When I returned to the office the next day, Clive was there behind the glass. I wondered if he ever went home. He waved when he saw me. “You’re in luck! You’ve been cleared for the procedure! The doctor is waiting for you.” His smile widened. “In fact, here she is!”
I turned around and there she was. She was even more stunning than the magazine pictures. She came towards me, giving me a soft smile. “Jamieson, I’m so happy to see you, come in come in.” She held open the door to her office and I stepped inside.
The room was filled with soft blue light. She motioned for me to sit in a high-backed chair, and she took the other one across from me. “I’m so happy that you came to me, Jamieson.” Her smile was blinding but kind. “It’s not often that I get many patients with your potential.”
She started setting up a contraption that reminded me a lot of a tool that ophthalmologists used when they are testing your eyes. There was a chin rest and a soft pulsing light that shone that would shine in my eyes. I had read about the procedure in countless magazines.
“So, that’s what will make this all work?” I asked.
She smiled and the blue light shone off of her teeth. “That’s what will help your heart grow again.”
I shook my head. “I don’t understand.”
“Well, you gave so much of your heart away in previous relationships. They took and took pieces of your heart but didn’t give anything back. This procedure will rectify that.”

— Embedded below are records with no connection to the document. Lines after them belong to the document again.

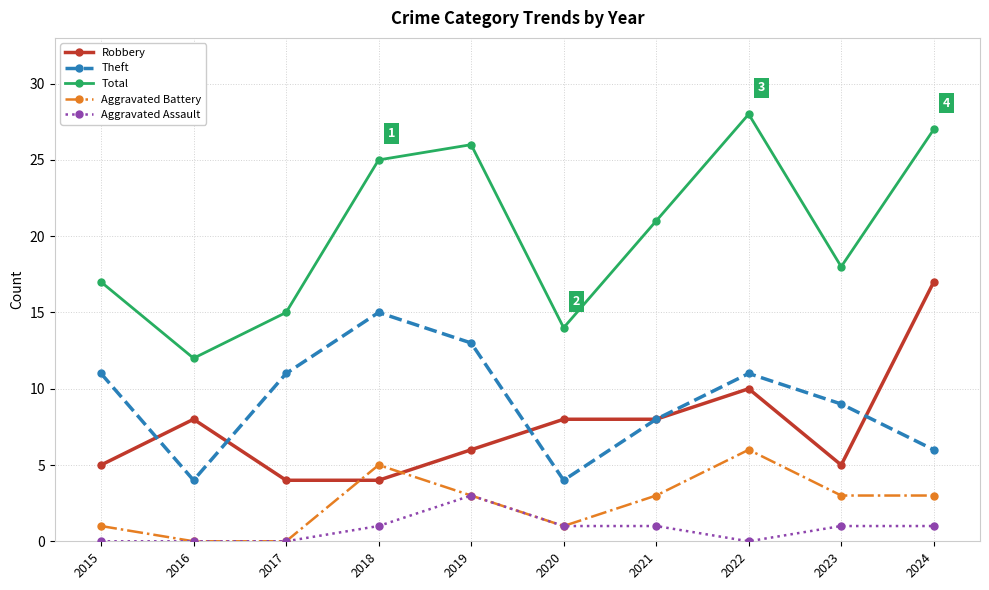

How many categories are shown in the chart?

10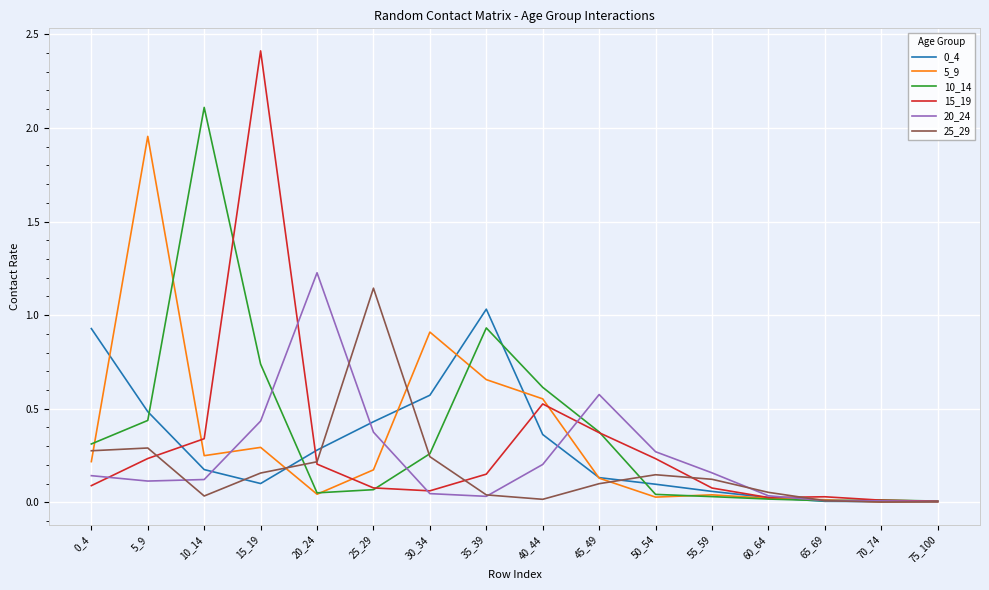

At which label does 5_9 reach its peak?

5_9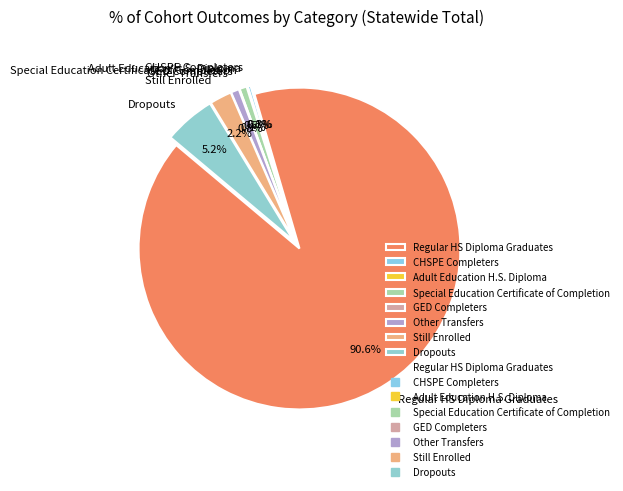

The Adult Education H.S. Diploma slice represents 1% of the pie. True or false?

False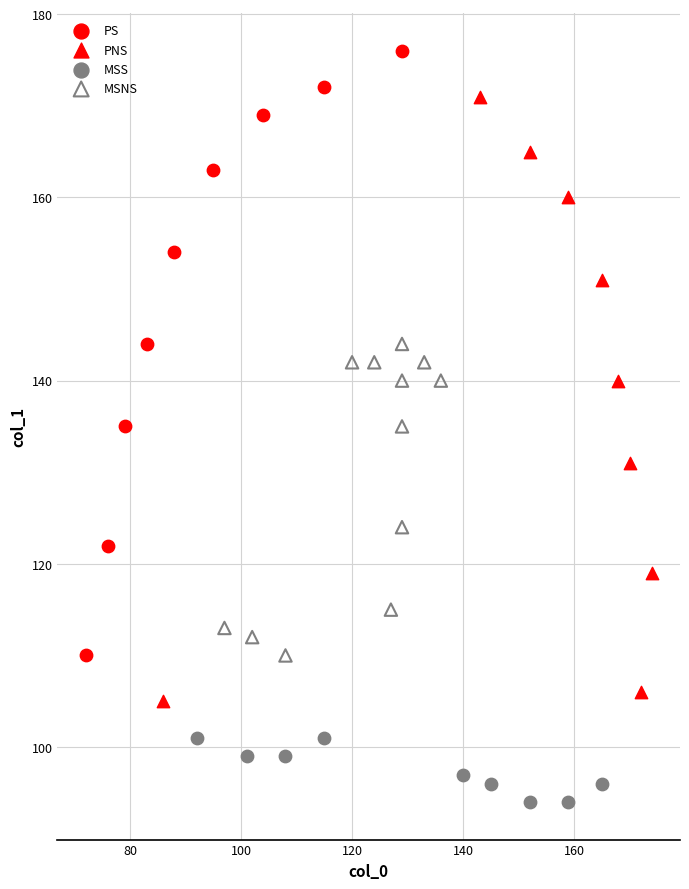

Which series reaches the maximum Y coordinate?

PS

I nodded as if this all made sense. “Why the colour blue?” I asked. This was all I could think of. I had so many questions, but this was the one that came to the surface first.
The doctor gave me a kind smile that was less blinding than before and I found it very reassuring. She reached out and took my hand. “Blue is the colour of love, and of human emotion. It’s also the colour of your spirit, Jamieson. This will help heal your heart and your spirit will make sure to help you on this journey. You have so much empty space in your heart because you gave so much of it away. Do you want it back?”
I nodded and she gave me another kind smile. “Just put your chin here,” she said.
I did so and she turned on some calming music that immediately soothed me. She pressed another button and the blue light in front of me became brighter. As my body began to expand, I wondered if I had done the right thing coming here.